Barclays said that the sudden closures of a number of personal and corporate accounts in the UAE this week was because they were in violation of local financial regulations, and not related to the imminent sale of the business.
Business and personal banking customers told Arabian Business that they had been telephoned by the lender on Tuesday morning, and informed that their accounts were being frozen. Arabian Business understands that around 500 accounts have now been frozen.
Customers complained that they had been given no notice of the closures and that staff in the bank’s Downtown branch struggled to explain to them why their accounts had been closed.
On Wednesday, a spokesperson for Barclays told Arabian Business that the action was “routine” and had been undertaken to comply with UAE financial regulations. They added that personal accounts had been closed for reasons including out-of-date residency visa information, or expired trade licence details for corporate account holders.
The bank insisted that all customers had been given the minimum required notice period and informed of the action via channels including telephone and email.
"Barclays routinely reviews all its accounts as part of the local and global regulatory requirements. In the UAE, as part of review process, the bank has identified certain accounts with expired/deficient information and/or documentation and have repeatedly reached out to customers to remediate. For customers who did not provide the required information/documentation, Barclays had to take the necessary consequential action and hence accounts were blocked. Currently, Barclays is working with impacted customers on a case by case basis to extend support where required," the lender said in an emailed statement.

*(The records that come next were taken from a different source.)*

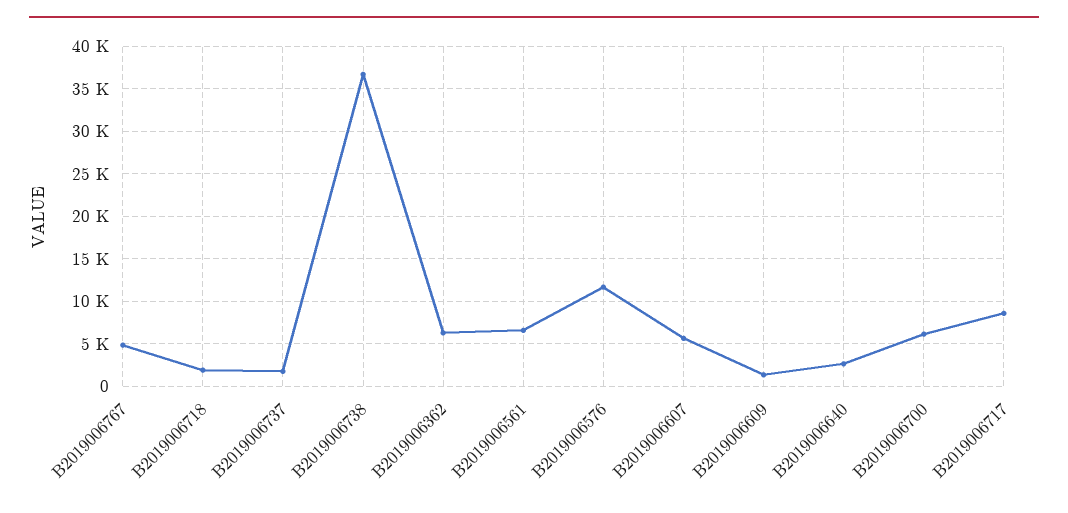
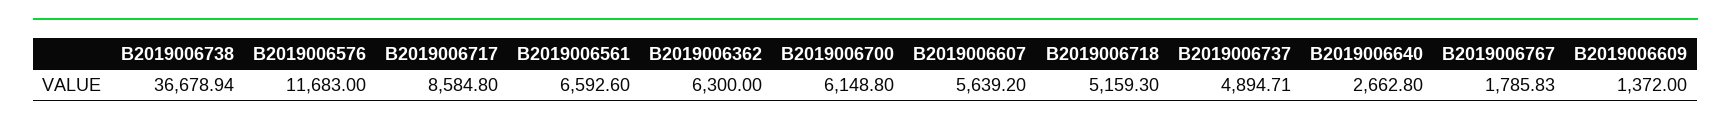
B2019006767: 5000 -> 1785.83
B2019006718: 2000 -> 5159.3
B2019006737: 2000 -> 4894.71

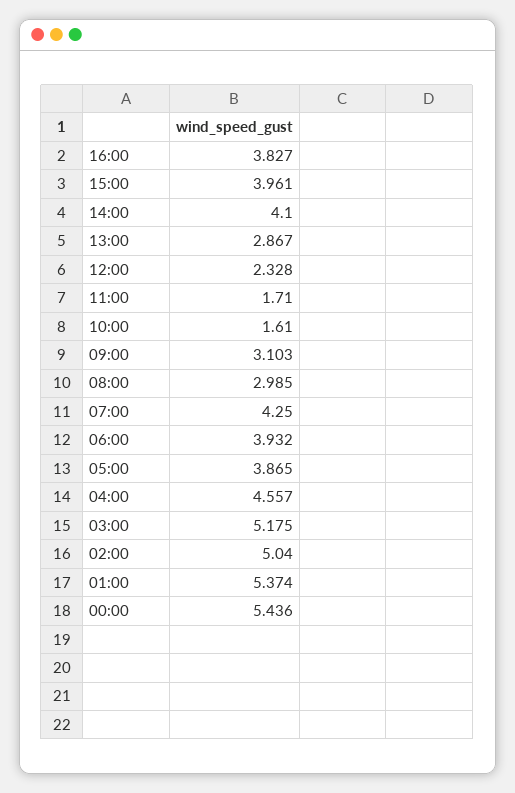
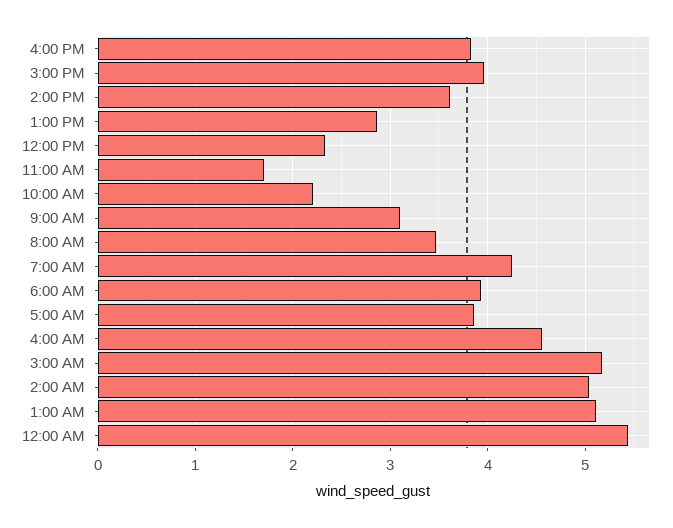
14:00: 4.1 -> 3.6
10:00: 1.61 -> 2.2
08:00: 2.985 -> 3.5
01:00: 5.374 -> 5.1

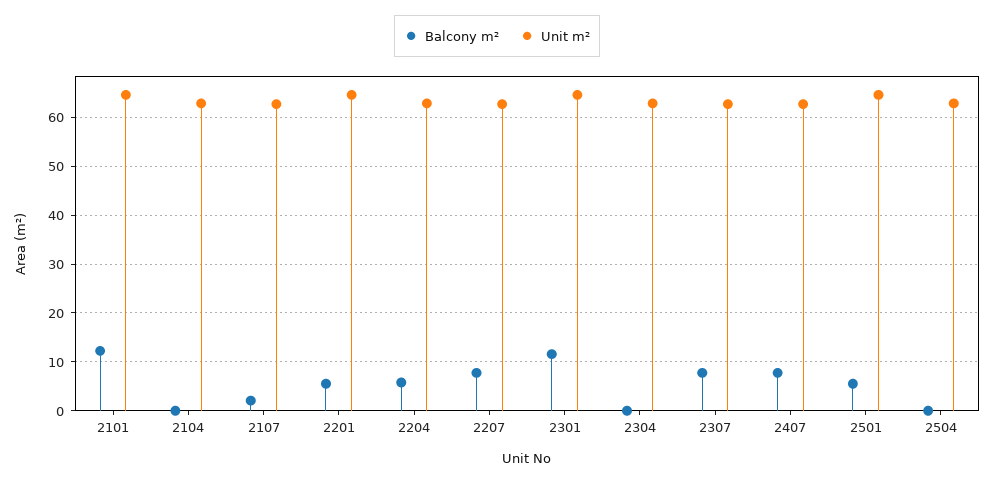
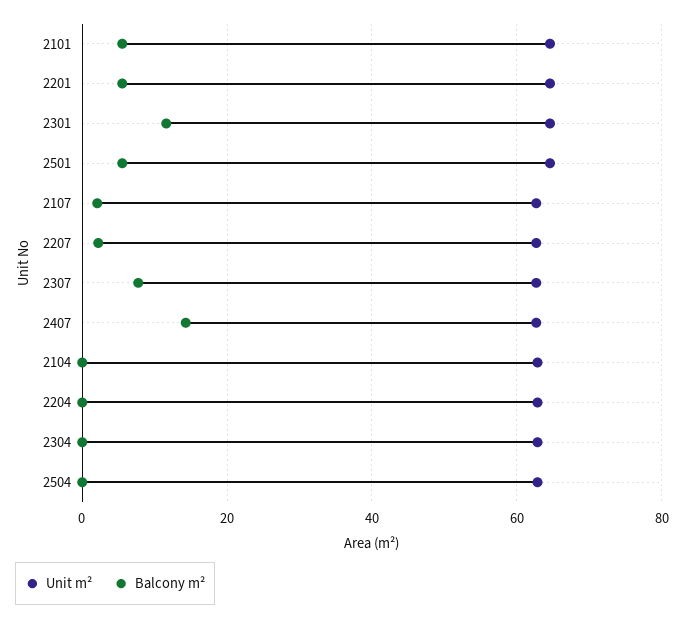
Balcony m², 2101: 12 -> 6
Balcony m², 2204: 6 -> 0
Balcony m², 2207: 8 -> 2
Balcony m², 2407: 8 -> 14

Several more customers came forward to Arabian Business on Wednesday to express their displeasure with how the account closures had been handled by Barclays.

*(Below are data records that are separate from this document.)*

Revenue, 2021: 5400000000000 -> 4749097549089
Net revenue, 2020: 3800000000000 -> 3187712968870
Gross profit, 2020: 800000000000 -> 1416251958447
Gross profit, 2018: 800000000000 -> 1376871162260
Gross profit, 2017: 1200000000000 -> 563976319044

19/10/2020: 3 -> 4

One expat who has been living in the UAE for 13 years said that a clerk at the bank told them the closure was “because you are Iranian” and was advised to open an account with a local bank.
Another corporate customer told Arabian Business that their relationship manager at the Downtown branch said that the closures were in preparation for the retail bank’s coming sale. They claimed they had been told on Monday they would be given 15 days notice before their account was closed, before it was frozen later that day. They said that they were still waiting to be paid the balance of their account by Barclays.
In September, Barclays announced it will sell its retail bank in the UAE, highlighting the challenges foreign banks face in the Gulf competing against cash-rich local rivals who are finding it easier to meet stricter rules on risk.
Under chief executive Antony Jenkins, the British bank is axing at least 3,700 jobs globally, reining in pay of senior bankers and closing businesses across the group in the face of new capital rules.
"Barclays has decided to re-focus its efforts in the UAE on its key strengths in corporate and investment banking and wealth and investment management," the bank said in a statement last month.